Stretching is not a competition. Flexibility varies from one day to another. Do not try to break your own record at each session, pay attention to your sensations.
4) Work by “series”
Just like effort, you can stretch by intervals or series. You should better alternate stretching and resting phases. For example: 20 to 30 sec of stretching and 10 sec of rest. Count at least 5 series for each stretched muscular group.
5) What to stretch?
The principle is simple: you warm up the muscles you are going to use during the stretching session.
In skating, you should not limit yourself to the lower limbs only, but also include your back, and for sprinters, your upper limbs. Moreover, if you have workout sessions in your training program, your arms are probably concerned too.
Hamstring muscle stretching
That 3-muscle group situated at the back of the thigh is often subject to muscle strain, pull or tear. It is stimulated a lot during effort. Do not neglect it: stretch it systematically!

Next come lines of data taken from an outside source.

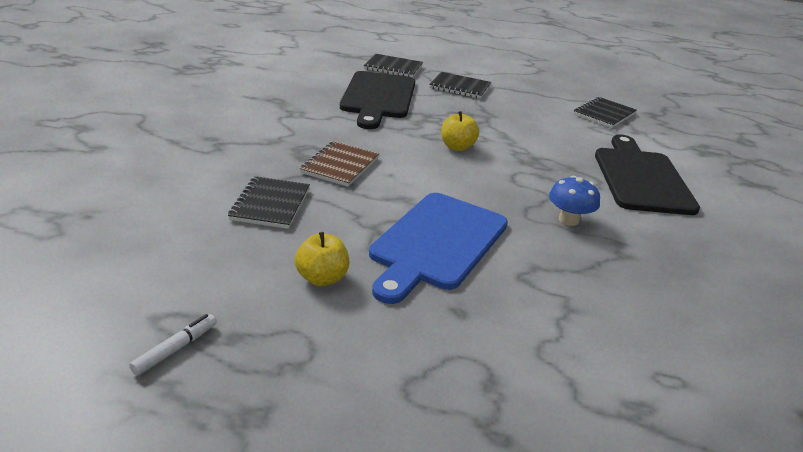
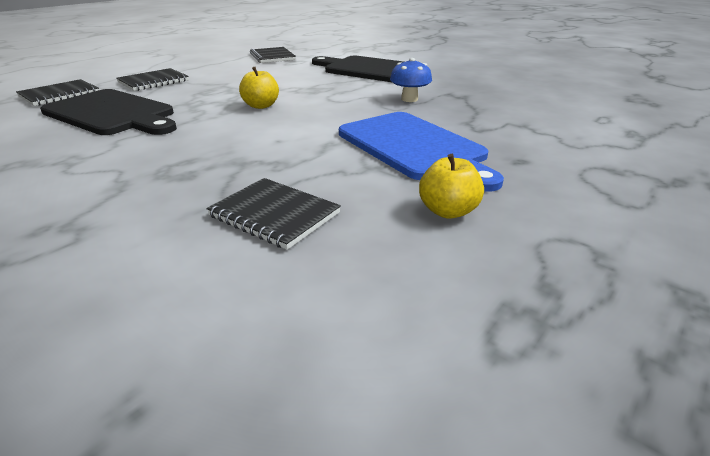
camera: 60 degrees left, 0 degrees up
(175, 349) = (571, 343): white marker -> none
(340, 166) = (232, 159): brown notebook -> none

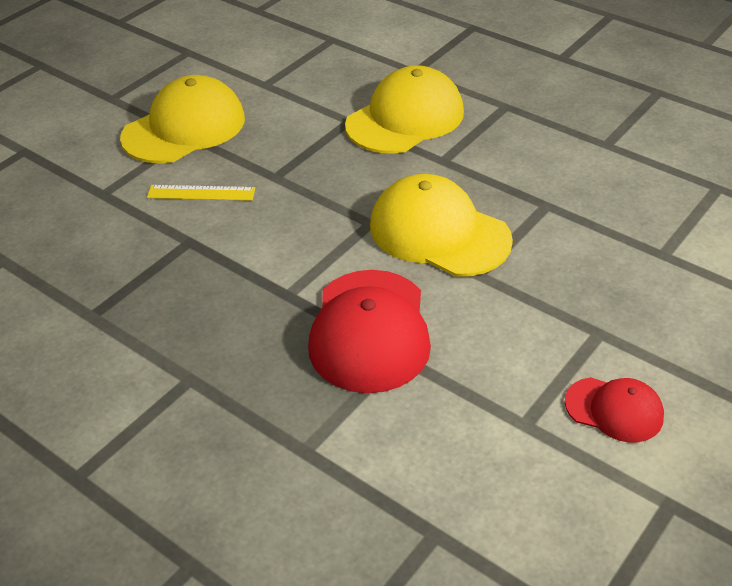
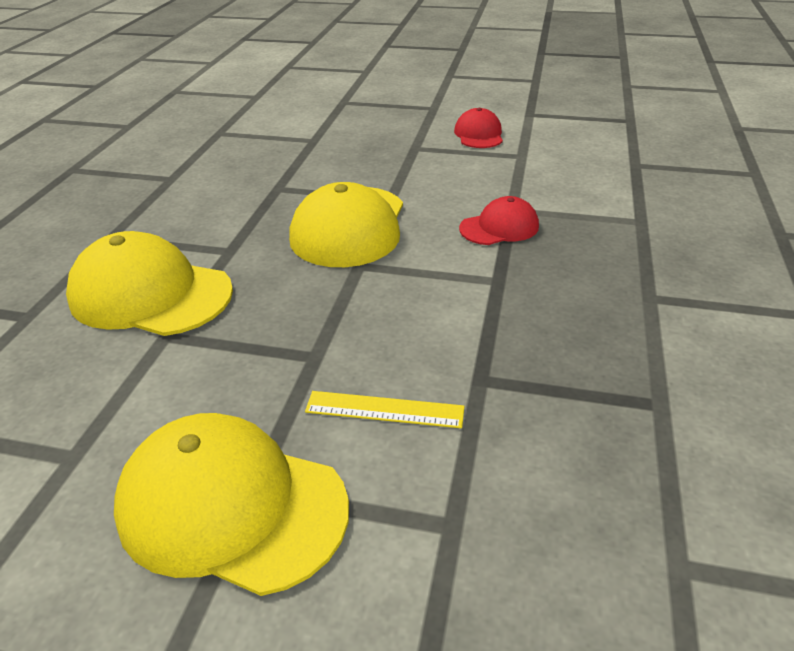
camera: 115 degrees left, 5 degrees down
(201, 193) = (384, 409): yellow ruler -> yellow ruler turned 60 degrees counterclockwise
(370, 331) = (499, 227): red cap -> red cap, size x0.55

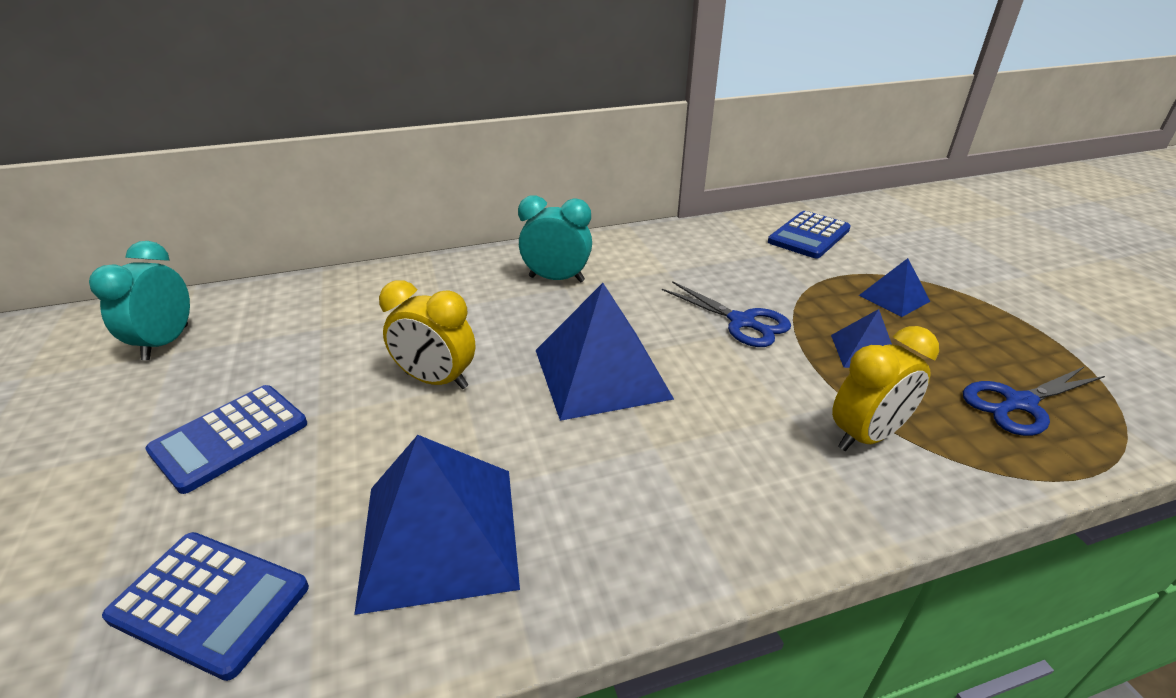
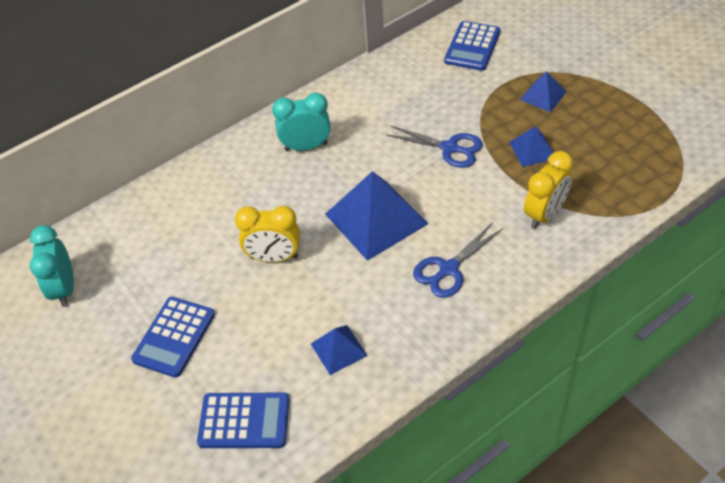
camera: 15 degrees left, 15 degrees up
(439, 535) = (338, 349): blue pyramid -> blue pyramid, size x0.51
(1019, 403) = (626, 163): blue scissors -> blue scissors (448, 269)

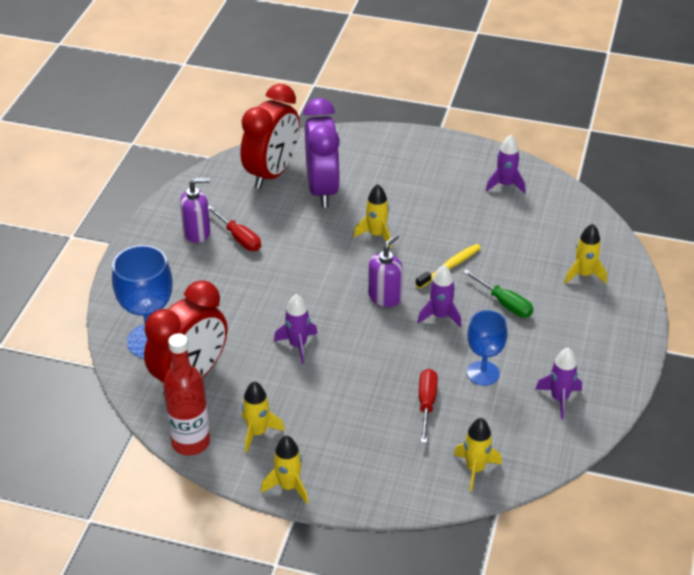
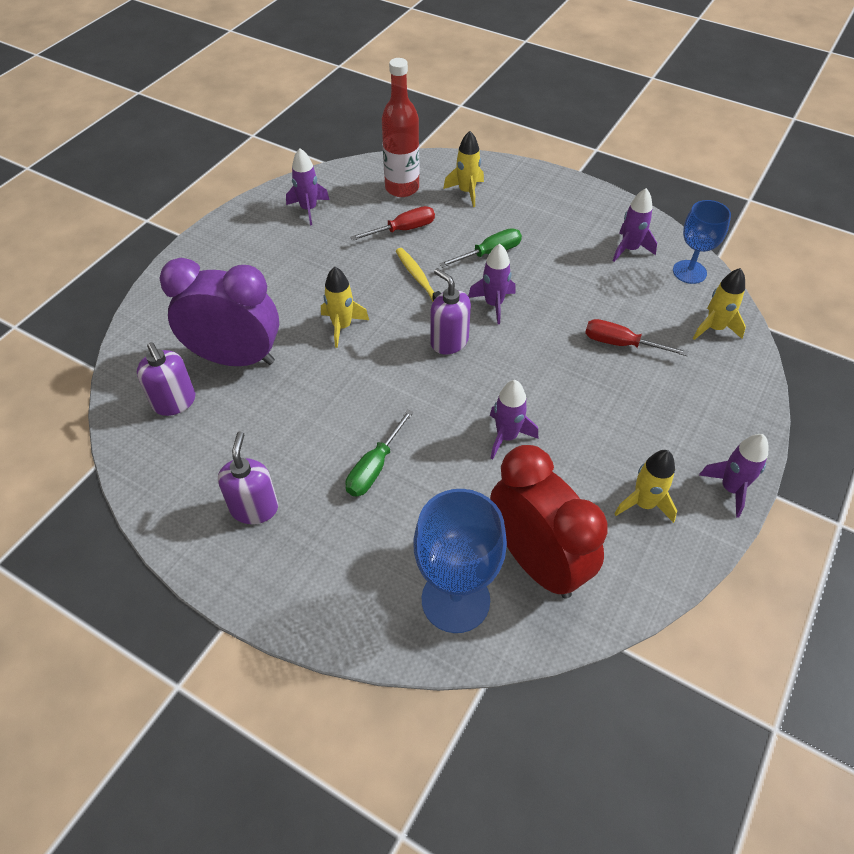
camera: 75 degrees left, 10 degrees up
(190, 442) = (652, 579): red bottle -> red bottle (402, 188)
(239, 238) = (288, 461): red screwdriver -> red screwdriver (403, 230)
(247, 281) = (374, 467): none -> green screwdriver
(272, 173) = (174, 402): red clock -> purple soap dispenser
(288, 486) = (730, 488): yellow rocket -> purple rocket
(483, 373) = (585, 292): blue goblet -> blue goblet (689, 272)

- bicep femoris (short head)
- bicep femoris (long head)
- semi tendinosus
- semi membranous
First way of stretching your hamstring muscles
- sitting on the ground, with your legs straight forward
- gradually make your chest go down toward your knees
- your back should remain straight
- your pelvis is the one doing the movement
Second efficient stretching technique for hamstring muscles
- standing in front of a wall, a gate, etc.
- put a leg on the ledge
- gradually make your chest go down toward the knee of your straight leg, while keeping your back straight
- be careful not to put the foot too violently back to the ground in order to avoid injuries at the Achilles tendon.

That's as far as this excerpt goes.